* What you need to do: Omitting all images, output the entries that follow exactly as written.

[Data items]
-*-

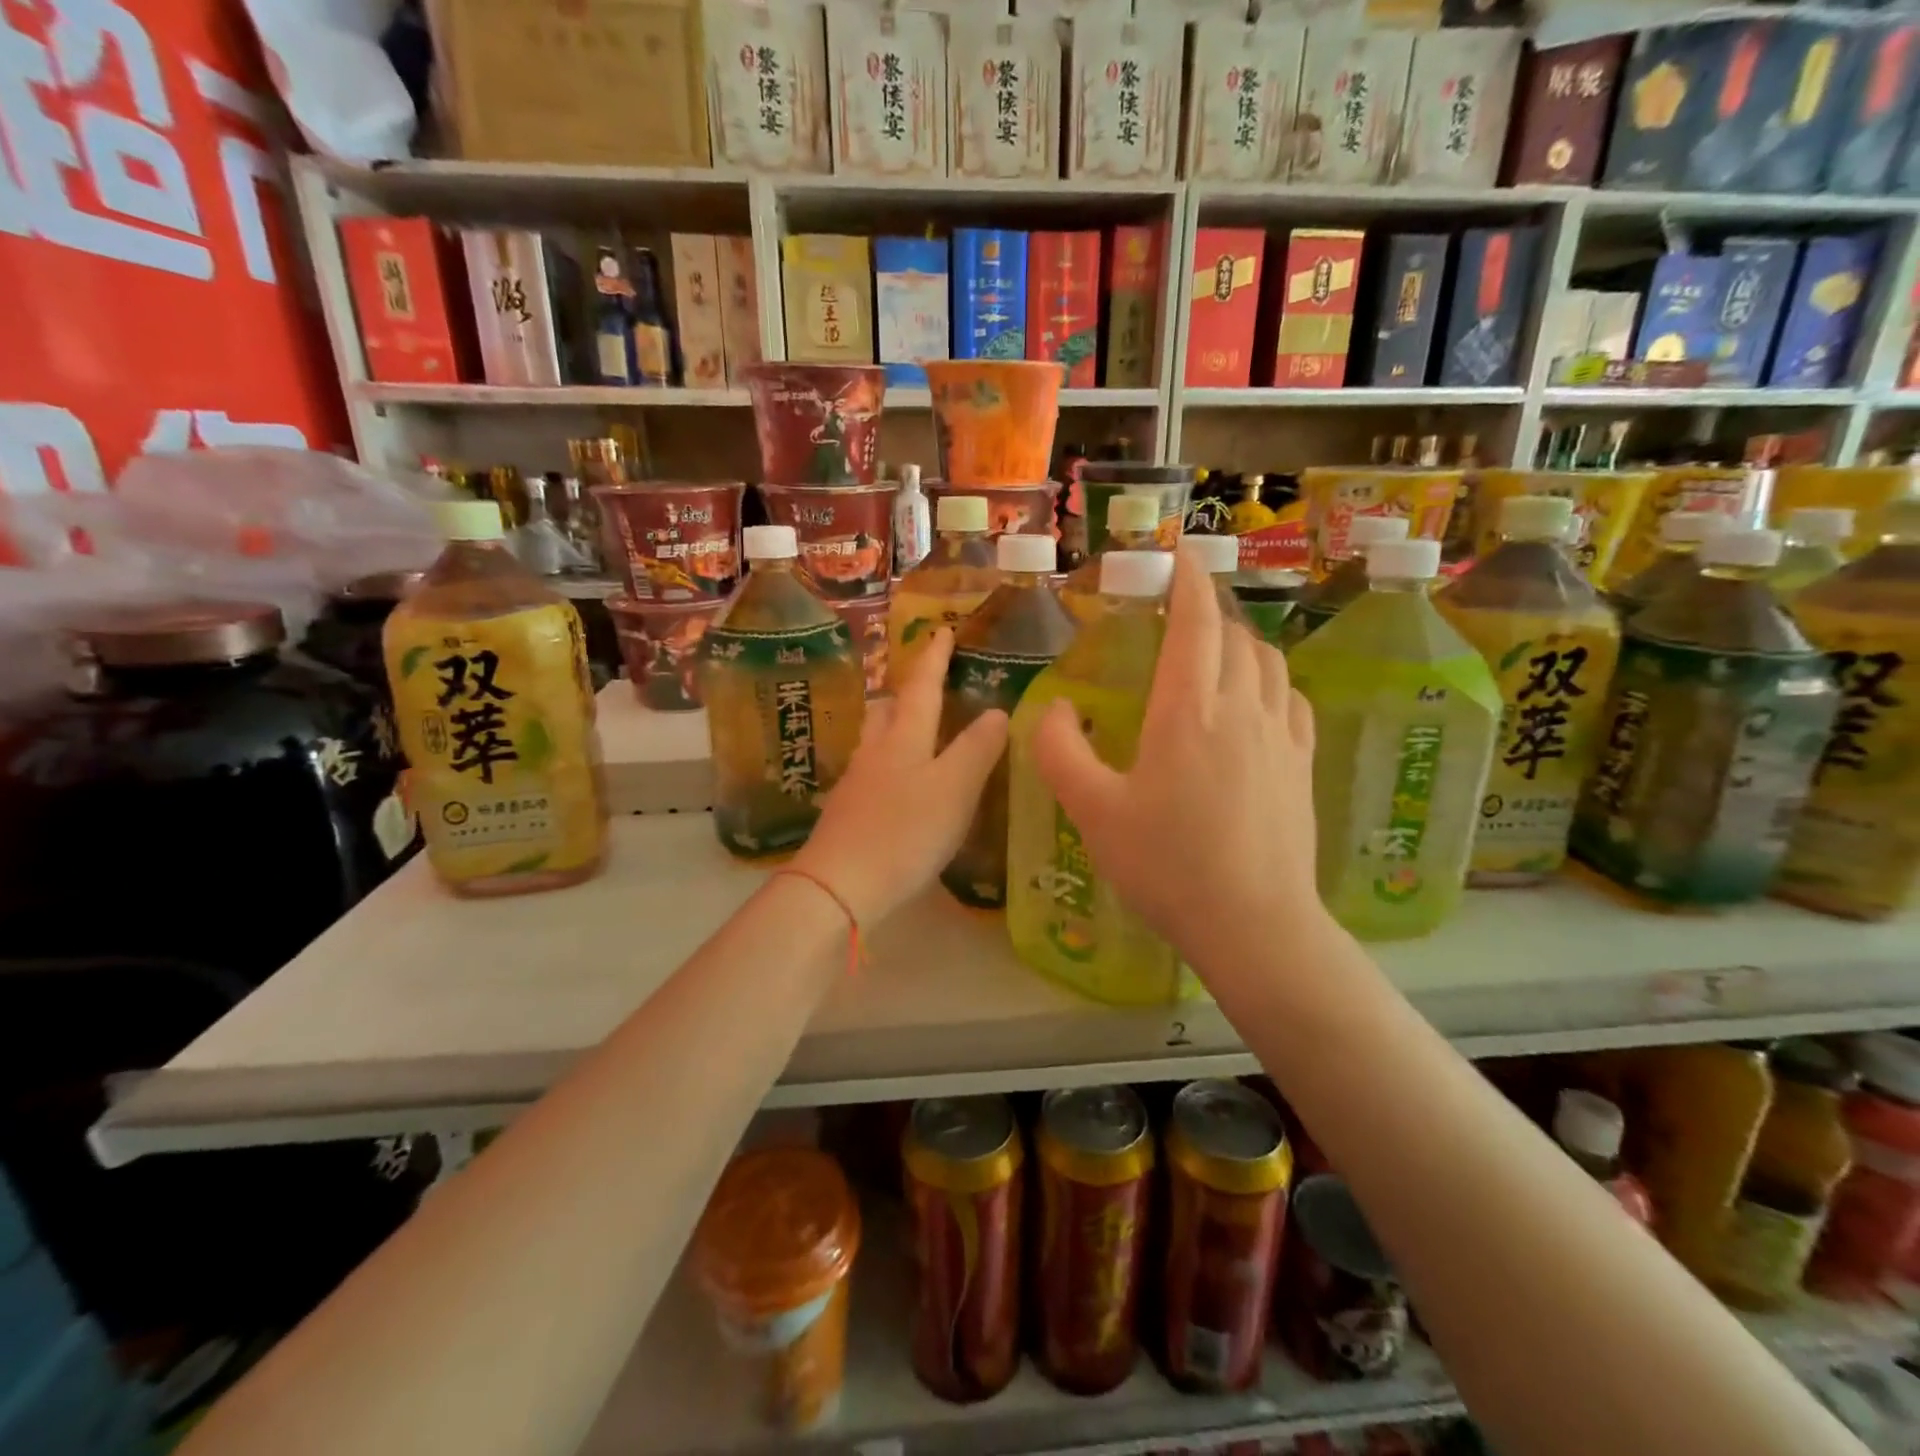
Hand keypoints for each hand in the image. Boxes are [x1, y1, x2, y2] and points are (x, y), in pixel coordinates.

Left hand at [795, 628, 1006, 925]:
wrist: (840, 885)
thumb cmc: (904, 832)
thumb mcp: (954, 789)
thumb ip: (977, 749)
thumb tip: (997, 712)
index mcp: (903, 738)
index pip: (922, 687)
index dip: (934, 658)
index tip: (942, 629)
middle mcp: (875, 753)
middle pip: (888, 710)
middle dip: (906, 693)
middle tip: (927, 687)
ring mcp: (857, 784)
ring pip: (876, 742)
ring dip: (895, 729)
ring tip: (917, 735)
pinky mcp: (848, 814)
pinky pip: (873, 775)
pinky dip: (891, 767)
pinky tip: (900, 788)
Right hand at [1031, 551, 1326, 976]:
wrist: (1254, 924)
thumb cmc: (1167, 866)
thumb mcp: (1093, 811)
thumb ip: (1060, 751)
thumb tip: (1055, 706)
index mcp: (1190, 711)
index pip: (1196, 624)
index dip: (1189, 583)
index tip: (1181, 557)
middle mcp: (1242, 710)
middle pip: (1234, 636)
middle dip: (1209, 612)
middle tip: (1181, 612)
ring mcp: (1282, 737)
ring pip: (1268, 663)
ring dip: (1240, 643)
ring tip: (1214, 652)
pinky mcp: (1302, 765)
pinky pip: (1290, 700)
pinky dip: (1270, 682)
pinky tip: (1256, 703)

-*-

* Reply to the exercise:
Hand keypoints for each hand in the image. Boxes are [x1, y1, x2, y2] and points are (x, y), in pixel coordinates.

Left hand at [795, 628, 1006, 925]:
wrist: (840, 885)
thumb cmc: (904, 832)
thumb mcp: (954, 789)
thumb ip: (977, 749)
thumb tip: (997, 712)
index mcp: (903, 738)
index pip: (922, 687)
index dip: (934, 658)
index tip: (942, 629)
middle mcp: (875, 753)
middle pip: (888, 710)
middle dip: (906, 693)
middle tip: (927, 687)
ring mcp: (857, 784)
ring pip: (876, 742)
ring dip: (895, 729)
ring tip: (917, 735)
pinky mcp: (848, 814)
pinky pip: (873, 775)
pinky dip: (891, 767)
pinky tip: (900, 788)
Right hand at [1031, 551, 1326, 976]:
wrist: (1254, 924)
thumb cmc: (1167, 866)
thumb mcp: (1093, 811)
thumb ip: (1060, 751)
thumb tip: (1055, 706)
index mcp: (1190, 711)
index pip: (1196, 624)
index dip: (1189, 583)
index tip: (1181, 557)
middle mcp: (1242, 710)
middle pip: (1234, 636)
middle dip: (1209, 612)
middle tip: (1181, 612)
ring mcp: (1282, 737)
ring pip: (1268, 663)
ring dip: (1240, 643)
ring tip: (1214, 652)
pinky mcp: (1302, 765)
pinky pip: (1290, 700)
pinky dip: (1270, 682)
pinky tip: (1256, 703)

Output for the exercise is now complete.